In the example above, we first generated a random dataset of shape (10, 2) for features X and shape (10,) for the target variable y. We then instantiated the KFold function from Scikit-learn with n_splits=5, which means that we will use 5 folds for cross-validation.

We then used a for loop to iterate over the training and testing indices for each fold. The kf.split(X) function returns the indices of the training and testing sets for each fold.

## K-fold Cross-Validation with Shuffle

By default, the KFold function performs cross-validation without shuffling the data. However, we can shuffle the data by setting the shuffle parameter to True.

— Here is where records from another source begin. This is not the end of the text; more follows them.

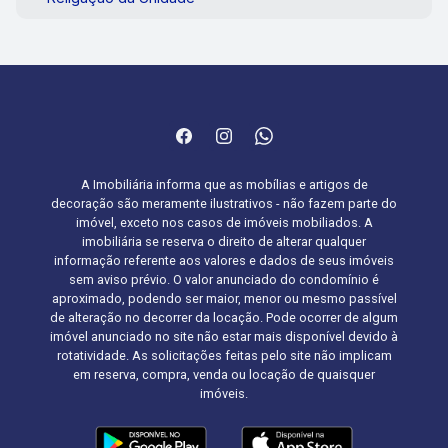
A Imobiliária informa que as mobílias e artigos de
decoração são meramente ilustrativos - não fazem parte do
imóvel, exceto nos casos de imóveis mobiliados. A
imobiliária se reserva o direito de alterar qualquer
informação referente aos valores e dados de seus imóveis
sem aviso prévio. O valor anunciado do condomínio é
aproximado, podendo ser maior, menor ou mesmo passível
de alteração no decorrer da locação. Pode ocorrer de algum
imóvel anunciado no site não estar mais disponível devido à
rotatividade. As solicitações feitas pelo site não implicam
em reserva, compra, venda ou locação de quaisquer
imóveis.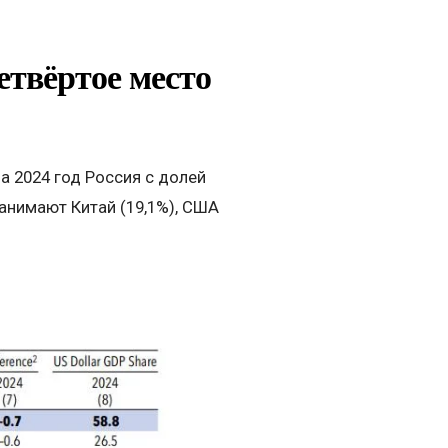
твёртое место
а 2024 год Россия с долей
занимают Китай (19,1%), США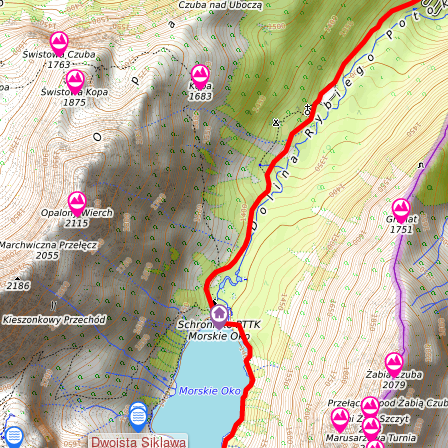
Dwoista Siklawa
Dwoista Siklawa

Here is an example:

In [6]:
import numpy as np
from sklearn.model_selection import KFold

# generate random data
X = np.random.normal(0, 1, 20).reshape(10, 2)
y = np.random.normal(0, 1, 10)

# instantiate KFold with k=5 and shuffle=True
kf = KFold(n_splits=5, shuffle=True)

# iterate over train_index and test_index in kf.split(X) and print them
for train_index, test_index in kf.split(X):
    print("Train indices:", train_index)
    print("Test indices:", test_index)


Train indices: [2 3 4 5 6 7 8 9]
Test indices: [0 1]
Train indices: [0 1 3 4 5 6 8 9]
Test indices: [2 7]
Train indices: [0 1 2 4 5 6 7 9]
Test indices: [3 8]
Train indices: [0 1 2 3 5 6 7 8]
Test indices: [4 9]
Train indices: [0 1 2 3 4 7 8 9]
Test indices: [5 6]


In the example above, we set the shuffle parameter to True when instantiating the KFold function. This will shuffle the data before performing cross-validation.

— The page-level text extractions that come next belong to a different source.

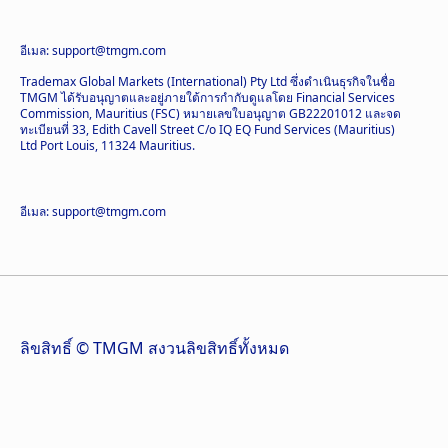
อีเมล: support@tmgm.com
Trademax Global Markets (International) Pty Ltd ซึ่งดำเนินธุรกิจในชื่อ
TMGM ได้รับอนุญาตและอยู่ภายใต้การกำกับดูแลโดย Financial Services
Commission, Mauritius (FSC) หมายเลขใบอนุญาต GB22201012 และจด
ทะเบียนที่ 33, Edith Cavell Street C/o IQ EQ Fund Services (Mauritius)
Ltd Port Louis, 11324 Mauritius.
อีเมล: support@tmgm.com
ลิขสิทธิ์ © TMGM สงวนลิขสิทธิ์ทั้งหมด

## Leave-One-Out Cross-Validation

The Leave-One-Out (LOO) method is a special case of K-fold cross-validation, where k is equal to the number of data points. In other words, each data point is used as the testing set once, and the remaining data points are used as the training set.

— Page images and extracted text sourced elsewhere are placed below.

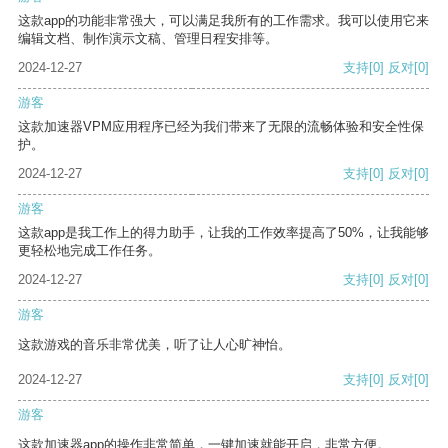
这款app的功能非常强大，可以满足我所有的工作需求。我可以使用它来
编辑文档、制作演示文稿、管理日程安排等。
2024-12-27
支持
[0]
反对
[0]
游客
这款加速器VPM应用程序已经为我们带来了无限的流畅体验和安全性保
护。
2024-12-27
支持
[0]
反对
[0]
游客
这款app是我工作上的得力助手，让我的工作效率提高了50%，让我能够
更轻松地完成工作任务。
2024-12-27
支持
[0]
反对
[0]
游客
这款游戏的音乐非常优美，听了让人心旷神怡。
2024-12-27
支持
[0]
反对
[0]
游客
这款加速器app的操作非常简单，一键加速就能开启，非常方便。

Here is an example of how to use the LeaveOneOut function from Scikit-learn to perform LOO cross-validation:

In [7]:
import numpy as np
from sklearn.model_selection import LeaveOneOut

# generate random data
X = np.random.normal(0, 1, 20).reshape(10, 2)
y = np.random.normal(0, 1, 10)

# instantiate LeaveOneOut
loo = LeaveOneOut()

# iterate over train_index and test_index in loo.split(X) and print them
for train_index, test_index in loo.split(X):
    print("Train indices:", train_index)
    print("Test indices:", test_index)


Train indices: [1 2 3 4 5 6 7 8 9]
Test indices: [0]
Train indices: [0 2 3 4 5 6 7 8 9]
Test indices: [1]
Train indices: [0 1 3 4 5 6 7 8 9]
Test indices: [2]
Train indices: [0 1 2 4 5 6 7 8 9]
Test indices: [3]
Train indices: [0 1 2 3 5 6 7 8 9]
Test indices: [4]
Train indices: [0 1 2 3 4 6 7 8 9]
Test indices: [5]
Train indices: [0 1 2 3 4 5 7 8 9]
Test indices: [6]
Train indices: [0 1 2 3 4 5 6 8 9]
Test indices: [7]
Train indices: [0 1 2 3 4 5 6 7 9]
Test indices: [8]
Train indices: [0 1 2 3 4 5 6 7 8]
Test indices: [9]


In the example above, we first generated a random dataset of shape (10, 2) for features X and shape (10,) for the target variable y. We then instantiated the LeaveOneOut function from Scikit-learn.

We used a for loop to iterate over the training and testing indices for each fold. The loo.split(X) function returns the indices of the training and testing sets for each fold.

## Conclusion

In this tutorial, we have covered three popular train test frameworks: Holdout split, K-fold split, and Leave-One-Out split using the Scikit-learn library. These methods are essential for evaluating the performance of ML models and for avoiding overfitting.